• [Excerpted text]
== Segment start ==
Part 8
Query
Processing and Optimization, and Database
Tuning
Chapter 19
Algorithms
for Query Processing and Optimization
In this chapter we discuss the techniques used internally by a DBMS to process, optimize, and execute high-level queries. A query expressed in a high-level query language such as SQL must first be scanned, parsed, and validated. The scanner identifies the query tokens—such as SQL keywords, attribute names, and relation names—that appear in the text of the query, whereas the parser checks the query syntax to determine whether it is formulated according to the syntax rules (rules of grammar) of the query language. The query must also be validated by checking that all attribute and relation names are valid and semantically meaningful names in the schema of the particular database being queried. An internal representation of the query is then created, usually as a tree data structure called a query tree. It is also possible to rep-resent the query using a graph data structure called a query graph. The DBMS must then devise an execution strategy or query plan for retrieving the results of the query from the database files. A query typically has many possible execution strategies, and the process of choosing a suitable one for processing a query is known as query optimization.
Figure 19.1 shows the different steps of
processing a high-level query. The query
optimizer module has the task of
producing a good execution plan, and the
code generator generates the code to execute that plan. The runtime database processor has the
task of running (executing) the query code, whether in compiled or interpreted
mode, to produce the query result. If a runtime error results, an error
mes-sage is generated by the runtime database processor.
The term optimization
is actually a misnomer because in some cases the chosen execution plan is not
the optimal (or absolute best) strategy—it is just a reasonably efficient strategy for executing the query. Finding the
optimal strategy is usually too time-consuming—except
for the simplest of queries. In addition, trying to find the optimal query
execution strategy may require detailed information on how the files are
implemented and even on the contents of the files—information that may not be
fully available in the DBMS catalog. Hence, planning
of a good execution strategy may be a more accurate description than query optimization.
== Segment end ==
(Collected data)
== Segment start ==
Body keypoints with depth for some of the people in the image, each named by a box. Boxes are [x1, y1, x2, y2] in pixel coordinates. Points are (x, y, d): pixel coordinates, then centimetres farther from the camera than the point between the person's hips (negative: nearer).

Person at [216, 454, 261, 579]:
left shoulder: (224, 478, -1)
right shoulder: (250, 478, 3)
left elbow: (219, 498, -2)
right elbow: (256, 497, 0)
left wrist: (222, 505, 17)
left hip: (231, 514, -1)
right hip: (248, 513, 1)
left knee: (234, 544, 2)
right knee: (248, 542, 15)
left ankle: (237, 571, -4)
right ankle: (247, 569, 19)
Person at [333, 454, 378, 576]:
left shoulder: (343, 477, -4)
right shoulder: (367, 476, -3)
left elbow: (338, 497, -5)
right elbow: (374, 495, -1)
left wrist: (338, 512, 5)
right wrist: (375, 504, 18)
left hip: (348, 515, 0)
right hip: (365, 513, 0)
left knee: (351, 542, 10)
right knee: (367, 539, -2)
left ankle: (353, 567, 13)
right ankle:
== Segment end ==
• [Assignment A]
In the excerpt on query processing and optimization, what is the tree data structure usually used as a query's internal representation called?
• [Assignment B]
Extend the excerpt on query processing and optimization, picking up right after its final sentence.

• [Task result A]
A query tree.

• [Task result B]
For lower-level navigational database languages
in legacy systems—such as the net-work DML or the hierarchical DL/1 (see
Section 2.6)—the programmer must choose the query execution strategy while
writing a database program. If a DBMS provides only a navigational language,
there is limited need or opportunity
for extensive query optimization by the DBMS; instead, the programmer is given
the capability to choose the query execution strategy. On the other hand, a
high-level query language—such as SQL for relational DBMSs (RDBMSs) or OQL (see
Chapter 11) for object DBMSs (ODBMSs)—is more declarative in nature because it
specifies what the intended results of the query are, rather than identifying
the details of how the result should
be obtained. Query optimization is thus necessary for queries that are
specified in a high-level query language.
We will concentrate on describing query
optimization in the context of an RDBMS
because many of the techniques we describe have also been adapted for other
types of database management systems, such as ODBMSs. A relational DBMS must
systematically evaluate alternative query execution strategies and choose a
reasonably efficient or near-optimal strategy. Each DBMS typically has a number
of general database access algorithms that implement relational algebra
operations such as SELECT or JOIN (see Chapter 6) or combinations of these
operations. Only execution strategies that can be implemented by the DBMS
access algorithms and that apply to the particular query, as well as to the particular physical database design, can
be considered by the query optimization module.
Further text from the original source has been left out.